Judul aslinya “Kome Hyappyou 米百俵” , samar-samar aku mengingat sebuah cerita sejarah yang melatarbelakangi slogan “100 karung beras” ini. Peristiwa ini terjadi di domain (=藩 han = daerah yang dikepalai seorang Hanshu, semacam “raja kecil”) Nagaoka, di prefektur Niigata sekitar tahun 1860-an. Saat itu daerah ini kalah perang Boshin, dan mengalami kelaparan. Melihat kondisi ini, “tetangga”nya domain Mineyama, mengirimkan 100 karung beras, dengan tujuan menyelamatkan daerah Nagaoka dari kelaparan. TAPI, seorang petinggi daerah Nagaoka yang bernama Kobayashi Torasaburo malahan menyuruh menjual beras itu dan hasil penjualan diperuntukkan untuk membangun sekolah. Katanya: “Seratus karung beras itu jika dimakan akan habis dalam sekejap, tapi jika dijadikan sekolah (pendidikan) kita akan menuai hasilnya kelak, 10.000 atau 100.000 karung.” 「百俵の米も、食えばたちまちなくなるが、教育にあてれば明日の一万、百万俵となる」
Tentu saja keputusan itu dikecam oleh petinggi yang lain, namun keputusan itu tetap dijalankan dan didirikan Koukkan Gakkou yang menjadi cikal bakal SD Sakanoue, yang masih ada sampai sekarang. Dan semangat Kome Hyappyou ini disentil lagi oleh PM Jun-ichiro Koizumi, dengan menekankan pentingnya berpikir jauh ke depan.
Sebetulnya hari ini tanggal 12 Oktober 2015 merupakan hari Olahraga di Jepang. Karena sekolah anak-anakku sudah menjalankan class meeting di bulan Mei, kami tidak perlu datang ke sekolah untuk meramaikan Undokai (class meeting) tersebut. Tapi meskipun hari ini tanggal merah, deMiyashita tidak libur. Papa Gen bekerja, karena hampir semua universitas mengadakan kuliah pada hari ini. Riku juga tidak ada di rumah, karena mengikuti pertandingan Badminton pemula bagi amatir se-kelurahan Nerima sejak kemarin. Hari ini dia bermain dobel bersama temannya…. dan … tentu saja kalah karena dia baru mulai belajar bermain sejak April lalu hehehe.
Nanti tanggal 3 November, Jepang juga merayakan Hari Kebudayaan, jadi libur. Dan untuk merayakan hari kebudayaan itu, sekolah Riku mengadakan perlombaan paduan suara. Delapan belas kelas sudah berlatih sejak awal bulan Oktober, dan besok akan tampil di Pusat Kebudayaan daerah kami. Aku pun akan ikut sibuk karena aku harus mengambil foto untuk kemudian dimasukkan ke dalam buletin PTA.

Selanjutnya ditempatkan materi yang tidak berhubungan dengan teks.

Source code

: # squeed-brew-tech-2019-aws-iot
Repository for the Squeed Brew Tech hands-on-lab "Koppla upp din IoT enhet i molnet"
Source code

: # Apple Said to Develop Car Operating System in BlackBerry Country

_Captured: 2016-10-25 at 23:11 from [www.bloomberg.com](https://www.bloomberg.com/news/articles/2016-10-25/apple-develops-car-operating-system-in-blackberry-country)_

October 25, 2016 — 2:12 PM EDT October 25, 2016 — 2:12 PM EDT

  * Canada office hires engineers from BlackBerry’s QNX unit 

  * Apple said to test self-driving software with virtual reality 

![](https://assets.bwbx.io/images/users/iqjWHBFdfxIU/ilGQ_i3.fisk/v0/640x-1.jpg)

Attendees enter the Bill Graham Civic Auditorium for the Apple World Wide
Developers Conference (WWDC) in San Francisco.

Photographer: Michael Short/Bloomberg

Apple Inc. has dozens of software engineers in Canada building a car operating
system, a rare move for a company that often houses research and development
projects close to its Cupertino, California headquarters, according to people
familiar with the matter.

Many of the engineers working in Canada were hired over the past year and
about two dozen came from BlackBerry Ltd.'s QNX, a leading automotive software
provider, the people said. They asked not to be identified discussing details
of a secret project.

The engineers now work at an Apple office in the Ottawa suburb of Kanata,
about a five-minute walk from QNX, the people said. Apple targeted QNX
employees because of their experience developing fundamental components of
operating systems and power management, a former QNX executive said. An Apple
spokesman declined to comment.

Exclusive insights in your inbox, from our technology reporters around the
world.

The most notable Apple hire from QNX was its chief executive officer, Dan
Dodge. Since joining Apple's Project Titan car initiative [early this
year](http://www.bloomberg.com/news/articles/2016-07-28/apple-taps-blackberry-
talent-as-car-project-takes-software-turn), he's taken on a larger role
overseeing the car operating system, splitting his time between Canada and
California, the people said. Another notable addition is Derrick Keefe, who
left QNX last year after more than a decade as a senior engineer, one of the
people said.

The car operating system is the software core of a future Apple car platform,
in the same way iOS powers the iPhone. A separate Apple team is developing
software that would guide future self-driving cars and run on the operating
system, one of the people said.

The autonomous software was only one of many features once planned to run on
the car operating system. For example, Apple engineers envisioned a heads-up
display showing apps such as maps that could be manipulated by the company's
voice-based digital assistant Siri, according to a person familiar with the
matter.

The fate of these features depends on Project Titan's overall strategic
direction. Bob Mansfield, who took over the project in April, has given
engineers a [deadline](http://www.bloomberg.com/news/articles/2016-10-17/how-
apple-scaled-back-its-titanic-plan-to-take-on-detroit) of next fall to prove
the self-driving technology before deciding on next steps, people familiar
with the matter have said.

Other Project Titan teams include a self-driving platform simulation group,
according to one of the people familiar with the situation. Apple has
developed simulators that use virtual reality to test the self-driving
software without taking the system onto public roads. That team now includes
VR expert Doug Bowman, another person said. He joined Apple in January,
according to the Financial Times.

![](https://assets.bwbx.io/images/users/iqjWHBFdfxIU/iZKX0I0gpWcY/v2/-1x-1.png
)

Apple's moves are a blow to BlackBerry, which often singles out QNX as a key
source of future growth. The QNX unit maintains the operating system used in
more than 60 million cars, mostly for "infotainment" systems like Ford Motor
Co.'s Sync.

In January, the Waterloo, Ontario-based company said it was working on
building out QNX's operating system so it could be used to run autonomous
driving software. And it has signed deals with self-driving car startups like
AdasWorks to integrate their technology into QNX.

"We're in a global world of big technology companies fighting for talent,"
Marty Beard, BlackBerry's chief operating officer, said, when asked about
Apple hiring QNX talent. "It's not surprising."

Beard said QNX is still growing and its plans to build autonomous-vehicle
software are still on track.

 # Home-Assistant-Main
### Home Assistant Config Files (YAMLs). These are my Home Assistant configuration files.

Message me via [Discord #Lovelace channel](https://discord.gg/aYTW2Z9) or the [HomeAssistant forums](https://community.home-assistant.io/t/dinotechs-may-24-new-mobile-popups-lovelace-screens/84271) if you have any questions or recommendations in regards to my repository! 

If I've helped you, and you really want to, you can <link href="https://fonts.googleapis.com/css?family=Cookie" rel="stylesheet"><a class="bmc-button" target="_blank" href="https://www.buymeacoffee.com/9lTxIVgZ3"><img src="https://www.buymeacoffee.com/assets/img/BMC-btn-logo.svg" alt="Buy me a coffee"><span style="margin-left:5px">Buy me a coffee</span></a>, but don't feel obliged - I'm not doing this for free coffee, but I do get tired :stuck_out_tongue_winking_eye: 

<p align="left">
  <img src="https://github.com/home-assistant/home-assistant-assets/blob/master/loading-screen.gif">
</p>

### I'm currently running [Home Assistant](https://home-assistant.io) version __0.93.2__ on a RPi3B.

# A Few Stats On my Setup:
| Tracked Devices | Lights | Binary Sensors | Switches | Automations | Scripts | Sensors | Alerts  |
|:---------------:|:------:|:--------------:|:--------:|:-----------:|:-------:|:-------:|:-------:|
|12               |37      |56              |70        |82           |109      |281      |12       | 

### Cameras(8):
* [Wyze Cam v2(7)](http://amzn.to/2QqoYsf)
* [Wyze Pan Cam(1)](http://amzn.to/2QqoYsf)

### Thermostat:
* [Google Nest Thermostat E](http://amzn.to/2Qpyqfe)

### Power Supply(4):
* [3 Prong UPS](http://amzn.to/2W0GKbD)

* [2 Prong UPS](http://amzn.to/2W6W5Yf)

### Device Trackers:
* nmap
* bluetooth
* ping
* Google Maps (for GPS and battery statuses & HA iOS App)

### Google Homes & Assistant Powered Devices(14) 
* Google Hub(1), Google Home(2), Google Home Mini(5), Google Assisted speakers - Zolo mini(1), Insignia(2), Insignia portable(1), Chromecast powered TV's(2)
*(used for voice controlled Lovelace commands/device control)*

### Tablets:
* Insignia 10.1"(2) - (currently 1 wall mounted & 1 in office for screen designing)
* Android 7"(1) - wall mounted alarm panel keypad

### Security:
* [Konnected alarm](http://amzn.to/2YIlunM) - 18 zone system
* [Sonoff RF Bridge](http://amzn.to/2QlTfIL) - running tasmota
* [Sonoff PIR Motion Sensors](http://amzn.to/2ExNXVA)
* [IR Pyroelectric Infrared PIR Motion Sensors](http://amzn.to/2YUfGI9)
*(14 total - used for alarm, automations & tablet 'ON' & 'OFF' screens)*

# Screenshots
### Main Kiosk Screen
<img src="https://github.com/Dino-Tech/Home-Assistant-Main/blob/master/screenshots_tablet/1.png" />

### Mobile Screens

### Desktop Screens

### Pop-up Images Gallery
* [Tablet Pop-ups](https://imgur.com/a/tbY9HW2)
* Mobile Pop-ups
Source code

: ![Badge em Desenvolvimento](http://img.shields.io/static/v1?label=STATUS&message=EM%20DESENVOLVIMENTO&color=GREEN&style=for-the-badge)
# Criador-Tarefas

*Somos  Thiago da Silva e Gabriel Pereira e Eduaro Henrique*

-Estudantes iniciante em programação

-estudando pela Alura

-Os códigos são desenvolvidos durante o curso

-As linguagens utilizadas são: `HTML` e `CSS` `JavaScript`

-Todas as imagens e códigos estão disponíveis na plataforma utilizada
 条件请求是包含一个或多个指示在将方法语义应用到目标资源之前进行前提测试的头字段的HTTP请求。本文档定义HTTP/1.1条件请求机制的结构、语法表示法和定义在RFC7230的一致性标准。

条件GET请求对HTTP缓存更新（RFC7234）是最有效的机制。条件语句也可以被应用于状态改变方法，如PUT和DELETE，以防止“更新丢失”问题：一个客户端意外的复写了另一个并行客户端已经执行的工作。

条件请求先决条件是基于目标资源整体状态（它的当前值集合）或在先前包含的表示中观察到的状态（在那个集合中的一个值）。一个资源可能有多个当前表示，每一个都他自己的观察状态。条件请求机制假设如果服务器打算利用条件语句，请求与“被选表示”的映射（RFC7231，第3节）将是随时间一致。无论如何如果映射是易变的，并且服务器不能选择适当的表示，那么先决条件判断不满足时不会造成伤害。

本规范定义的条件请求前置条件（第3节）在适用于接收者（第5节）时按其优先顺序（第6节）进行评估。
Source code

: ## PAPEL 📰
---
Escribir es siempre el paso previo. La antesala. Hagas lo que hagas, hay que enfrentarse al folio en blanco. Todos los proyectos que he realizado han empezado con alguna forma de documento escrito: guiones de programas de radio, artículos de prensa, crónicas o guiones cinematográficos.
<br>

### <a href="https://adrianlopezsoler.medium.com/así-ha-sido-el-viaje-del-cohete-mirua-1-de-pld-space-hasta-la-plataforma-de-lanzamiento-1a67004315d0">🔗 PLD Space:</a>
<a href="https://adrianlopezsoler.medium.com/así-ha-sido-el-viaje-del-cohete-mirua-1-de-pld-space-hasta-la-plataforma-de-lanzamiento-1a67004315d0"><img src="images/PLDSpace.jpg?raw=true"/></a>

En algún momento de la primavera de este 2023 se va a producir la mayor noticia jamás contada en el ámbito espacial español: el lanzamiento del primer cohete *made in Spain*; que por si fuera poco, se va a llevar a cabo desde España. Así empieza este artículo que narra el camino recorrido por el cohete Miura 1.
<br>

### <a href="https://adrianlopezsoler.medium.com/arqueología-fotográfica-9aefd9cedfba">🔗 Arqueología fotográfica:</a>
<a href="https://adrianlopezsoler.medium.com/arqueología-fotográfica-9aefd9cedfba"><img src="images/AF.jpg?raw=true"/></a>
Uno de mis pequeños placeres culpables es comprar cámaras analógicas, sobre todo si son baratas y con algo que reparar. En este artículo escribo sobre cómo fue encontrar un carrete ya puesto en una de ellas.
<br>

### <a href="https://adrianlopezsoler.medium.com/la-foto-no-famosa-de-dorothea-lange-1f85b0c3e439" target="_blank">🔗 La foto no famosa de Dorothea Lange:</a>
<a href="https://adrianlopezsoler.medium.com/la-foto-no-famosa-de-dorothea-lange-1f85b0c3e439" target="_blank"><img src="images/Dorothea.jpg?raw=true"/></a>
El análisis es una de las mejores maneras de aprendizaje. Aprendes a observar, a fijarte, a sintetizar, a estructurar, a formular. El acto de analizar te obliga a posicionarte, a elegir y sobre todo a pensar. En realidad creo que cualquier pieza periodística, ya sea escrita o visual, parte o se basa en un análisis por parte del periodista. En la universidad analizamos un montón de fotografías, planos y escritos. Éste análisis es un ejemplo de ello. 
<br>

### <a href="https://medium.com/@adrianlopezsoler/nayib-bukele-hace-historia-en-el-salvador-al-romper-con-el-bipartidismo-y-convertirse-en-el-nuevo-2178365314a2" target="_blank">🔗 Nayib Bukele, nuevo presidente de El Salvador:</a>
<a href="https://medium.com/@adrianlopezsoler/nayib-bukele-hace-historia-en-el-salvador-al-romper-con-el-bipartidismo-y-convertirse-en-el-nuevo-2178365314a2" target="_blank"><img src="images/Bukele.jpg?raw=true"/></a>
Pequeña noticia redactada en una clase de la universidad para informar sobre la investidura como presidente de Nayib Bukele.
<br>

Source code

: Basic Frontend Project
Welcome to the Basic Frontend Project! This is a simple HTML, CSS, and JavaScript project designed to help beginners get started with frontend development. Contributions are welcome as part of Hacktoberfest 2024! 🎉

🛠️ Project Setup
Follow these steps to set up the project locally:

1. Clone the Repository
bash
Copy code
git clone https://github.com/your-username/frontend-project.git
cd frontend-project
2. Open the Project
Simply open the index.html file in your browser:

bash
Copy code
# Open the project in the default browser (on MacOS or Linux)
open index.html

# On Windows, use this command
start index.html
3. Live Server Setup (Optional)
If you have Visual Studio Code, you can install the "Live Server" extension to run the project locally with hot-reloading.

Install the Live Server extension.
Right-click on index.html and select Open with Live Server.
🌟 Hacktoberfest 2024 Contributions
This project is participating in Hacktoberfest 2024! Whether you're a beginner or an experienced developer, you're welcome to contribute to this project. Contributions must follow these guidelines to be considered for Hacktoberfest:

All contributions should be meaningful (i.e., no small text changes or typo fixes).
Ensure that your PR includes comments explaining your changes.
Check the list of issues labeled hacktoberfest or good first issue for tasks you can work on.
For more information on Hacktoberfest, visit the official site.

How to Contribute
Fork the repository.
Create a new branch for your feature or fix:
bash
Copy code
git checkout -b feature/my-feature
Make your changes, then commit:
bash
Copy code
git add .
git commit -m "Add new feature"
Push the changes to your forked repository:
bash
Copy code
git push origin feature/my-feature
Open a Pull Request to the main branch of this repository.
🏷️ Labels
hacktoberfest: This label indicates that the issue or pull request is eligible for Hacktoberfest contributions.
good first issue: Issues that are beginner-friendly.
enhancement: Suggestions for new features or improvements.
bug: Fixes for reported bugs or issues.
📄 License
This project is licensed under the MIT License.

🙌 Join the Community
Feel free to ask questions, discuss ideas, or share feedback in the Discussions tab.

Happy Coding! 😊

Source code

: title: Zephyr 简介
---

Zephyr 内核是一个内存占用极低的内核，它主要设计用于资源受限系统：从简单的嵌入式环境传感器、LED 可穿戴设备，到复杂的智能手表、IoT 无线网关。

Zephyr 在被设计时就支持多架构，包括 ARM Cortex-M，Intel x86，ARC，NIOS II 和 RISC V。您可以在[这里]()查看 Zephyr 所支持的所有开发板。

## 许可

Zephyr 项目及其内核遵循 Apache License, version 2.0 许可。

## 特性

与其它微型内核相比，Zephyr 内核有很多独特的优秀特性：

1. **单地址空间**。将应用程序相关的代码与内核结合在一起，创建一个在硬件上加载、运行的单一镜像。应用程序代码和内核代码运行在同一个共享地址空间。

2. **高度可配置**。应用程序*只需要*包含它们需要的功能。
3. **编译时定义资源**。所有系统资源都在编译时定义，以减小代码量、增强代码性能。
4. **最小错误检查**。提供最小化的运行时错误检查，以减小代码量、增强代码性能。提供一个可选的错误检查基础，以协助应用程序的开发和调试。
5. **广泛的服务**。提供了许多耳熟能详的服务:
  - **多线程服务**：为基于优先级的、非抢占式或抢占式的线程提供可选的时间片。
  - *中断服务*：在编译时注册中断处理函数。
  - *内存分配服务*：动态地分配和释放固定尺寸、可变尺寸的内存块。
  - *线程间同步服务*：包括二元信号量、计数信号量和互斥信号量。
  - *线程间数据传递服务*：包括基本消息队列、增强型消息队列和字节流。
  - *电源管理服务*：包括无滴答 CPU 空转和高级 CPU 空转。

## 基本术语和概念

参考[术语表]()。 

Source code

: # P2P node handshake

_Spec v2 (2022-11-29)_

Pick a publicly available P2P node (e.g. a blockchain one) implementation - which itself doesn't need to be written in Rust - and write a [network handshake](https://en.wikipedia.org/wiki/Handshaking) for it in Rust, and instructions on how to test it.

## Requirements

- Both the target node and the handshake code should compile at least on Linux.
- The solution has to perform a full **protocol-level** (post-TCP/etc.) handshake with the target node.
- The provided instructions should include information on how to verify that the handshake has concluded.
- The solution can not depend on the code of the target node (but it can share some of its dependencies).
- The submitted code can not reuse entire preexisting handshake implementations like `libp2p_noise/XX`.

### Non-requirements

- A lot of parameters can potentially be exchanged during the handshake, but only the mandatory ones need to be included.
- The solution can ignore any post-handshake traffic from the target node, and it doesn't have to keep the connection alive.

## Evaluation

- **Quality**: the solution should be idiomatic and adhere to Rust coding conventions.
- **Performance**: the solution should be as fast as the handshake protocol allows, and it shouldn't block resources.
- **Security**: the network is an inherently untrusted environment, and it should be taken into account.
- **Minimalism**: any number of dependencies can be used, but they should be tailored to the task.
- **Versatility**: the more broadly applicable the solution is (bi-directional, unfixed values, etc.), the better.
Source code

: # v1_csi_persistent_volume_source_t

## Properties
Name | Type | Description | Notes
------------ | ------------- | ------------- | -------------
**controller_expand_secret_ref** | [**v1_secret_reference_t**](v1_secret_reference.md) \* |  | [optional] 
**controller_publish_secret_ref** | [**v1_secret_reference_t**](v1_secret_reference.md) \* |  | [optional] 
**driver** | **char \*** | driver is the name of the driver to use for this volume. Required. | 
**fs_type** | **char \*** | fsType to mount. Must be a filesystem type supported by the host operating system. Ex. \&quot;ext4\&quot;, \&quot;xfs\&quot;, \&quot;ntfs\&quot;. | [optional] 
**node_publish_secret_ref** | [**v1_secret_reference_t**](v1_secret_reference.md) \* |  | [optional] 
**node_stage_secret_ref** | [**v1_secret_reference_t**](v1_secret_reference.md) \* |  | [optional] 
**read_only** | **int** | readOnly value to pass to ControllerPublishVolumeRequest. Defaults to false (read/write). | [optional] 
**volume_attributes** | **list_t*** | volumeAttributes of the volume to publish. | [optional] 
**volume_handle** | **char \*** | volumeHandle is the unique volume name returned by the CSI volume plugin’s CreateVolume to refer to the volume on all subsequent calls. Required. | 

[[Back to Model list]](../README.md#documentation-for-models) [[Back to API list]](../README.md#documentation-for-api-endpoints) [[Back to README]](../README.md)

Yang membuat aku termenung hari ini adalah kenyataan bahwa di Jepang TIDAK ADA hari pendidikan seperti di Indonesia. Tapi tentu bukan berarti Jepang tidak menganggap pendidikan itu penting. Dan aku sadari bahwa dari olahraga dan kebudayaan itu juga tercermin pendidikan Jepang yang sesungguhnya. SEMUA berawal dari kelompok kecil. Kerjasama dan persatuan. Maju bersama demi masa depan!
Satu lagi yang membuatku ingat pada “100 karung beras” ini adalah sebuah buku yang dikarang Yamamoto Yuzo, seorang pengarang sastra anak-anak dan penulis skrip drama (screen play) yang terkenal. Buku “Kome Hyappyou” juga merupakan buku skrip drama. Aku melihat buku ini di museum Yamamoto Yuzo yang berada di Kichijouji, tidak jauh dari gerejaku. Karena ada tempat parkirnya, Gen memarkirkan mobil kami, dan kami bertiga : aku, Gen dan Kai masuk ke dalam. Riku sakit kepala sehingga menunggu di mobil.
Museum ini merupakan bekas rumah kediaman Yamamoto Yuzo. Dari foto-foto yang ada, terlihat banyak anak-anak yang mengunjungi rumah itu dan membaca buku-buku cerita anak-anak di perpustakaan rumah itu. Ada pula foto waktu Yamamoto Yuzo berdiri berbicara di depan anak-anak itu di teras rumah. Rumahnya asri dan memang merupakan bangunan eropa.
Ada beberapa karyanya yang terkenal, tapi belum ada yang pernah kubaca. Tapi Gen menyarankan untuk membaca kompilasinya mengenai sastra dunia yang dia terjemahkan. Hmmm kalau sastra dunia mending aku baca dalam bahasa Inggris dong hehehe.